I think the Prof.'s running "let's not forget" series of Nat'l Review pieces penned by WFB denigrating King and the Civil Rights movement is more damning than the above. WFB was wrong on so much on so many levels. We will have to suffer through all the tripe that will be said about him in the coming week. It is nice to know that his life's work culminated in BushCo. taking over the White House and that WFB went to his rest knowing that BushCo was a disaster for the country and his movement.

The just desserts for Bush will be -- blessed with long-lived genes -- he will live the next forty years knowing that he was the worst President in US history.

this is a good chance to repeat a story i've told here before.

i was a teenager, in the late '60s, and one night my mother and i were watching firing line, and my mother, a diehard liberal, said "boy that bill buckley is smart."

"no mom," i replied. "he's articulate. if he were smart, he wouldn't say so many dumb things."

You know, McCarthy was a vile man and his purpose in that speech was vile. But it is bloody good rhetoric - with the possible exception of Barack Obama, we don't get speeches like that any more.

Thanks for this. I've been reading bits and pieces about Marshall in the last few years. He was a hero (& acquaintance) to my dad. A very early memory is my parents dressing to attend Marshall's funeral

I find in the uncanny parallels of the careers of William F Buckley and William Sloan Coffin the very heart of the mystery of why some of us turn out liberal and others less disposed to random humanity.

I list a few of the parallels at http://pithingcontest.blogspot.com/2008/02/tale-of-two-williams-judging-tree-by.html

I find in the uncanny parallels of the careers of William F Buckley and William Sloan Coffin the very heart of the mystery of why some of us turn out liberal and others less disposed to random humanity.

I list a few of the parallels at http://pithingcontest.blogspot.com/2008/02/tale-of-two-williams-judging-tree-by.html

I find in the uncanny parallels of the careers of William F Buckley and William Sloan Coffin the very heart of the mystery of why some of us turn out liberal and others less disposed to random humanity.

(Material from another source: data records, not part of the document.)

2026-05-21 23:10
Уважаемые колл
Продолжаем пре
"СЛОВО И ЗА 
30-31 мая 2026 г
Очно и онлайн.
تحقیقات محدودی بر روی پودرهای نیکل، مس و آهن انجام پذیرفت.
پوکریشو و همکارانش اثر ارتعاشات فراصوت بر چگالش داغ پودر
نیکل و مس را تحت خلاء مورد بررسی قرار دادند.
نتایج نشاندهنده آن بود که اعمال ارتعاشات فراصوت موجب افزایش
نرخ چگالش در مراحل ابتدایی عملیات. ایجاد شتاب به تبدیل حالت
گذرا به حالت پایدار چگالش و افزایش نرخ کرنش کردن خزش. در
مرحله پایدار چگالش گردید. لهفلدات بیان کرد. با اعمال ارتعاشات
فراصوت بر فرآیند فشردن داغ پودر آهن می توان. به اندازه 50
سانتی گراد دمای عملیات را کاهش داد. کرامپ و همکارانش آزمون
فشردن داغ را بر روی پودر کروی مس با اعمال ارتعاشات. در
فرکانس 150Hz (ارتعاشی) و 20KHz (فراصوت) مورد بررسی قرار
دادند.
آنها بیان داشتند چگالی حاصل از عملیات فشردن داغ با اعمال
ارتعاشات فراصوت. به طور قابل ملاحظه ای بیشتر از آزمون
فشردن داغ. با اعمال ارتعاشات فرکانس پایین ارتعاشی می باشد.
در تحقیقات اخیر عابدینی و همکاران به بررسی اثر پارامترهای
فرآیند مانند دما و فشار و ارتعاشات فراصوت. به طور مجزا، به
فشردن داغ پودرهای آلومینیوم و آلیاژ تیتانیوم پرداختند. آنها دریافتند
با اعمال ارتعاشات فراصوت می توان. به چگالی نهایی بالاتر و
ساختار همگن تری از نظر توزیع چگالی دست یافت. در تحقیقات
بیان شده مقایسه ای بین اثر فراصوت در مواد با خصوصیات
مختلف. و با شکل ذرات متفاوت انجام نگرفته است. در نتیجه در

I list a few of the parallels at http://pithingcontest.blogspot.com/2008/02/tale-of-two-williams-judging-tree-by.html

ok, that was not on purpose. do not hit refresh after submitting has accepted your captcha...the submission will re-occur.

Forgive my obtuseness, but I believe we are asked to put the transitive property to work here: Buckley honors McCarthy, McCarthy slanders Marshall, therefore Buckley slanders Marshall. I have no reason, really, to doubt it, although it seems a bit of a stretch. Could it be that Buckley was indeed the Ur-Colbert - a "high status, well-intentioned idiot"? Certainly he acknowledged some of his earlier idiocy, which suggests that Churchill's admonition about liberals and conservatives is a two-way street.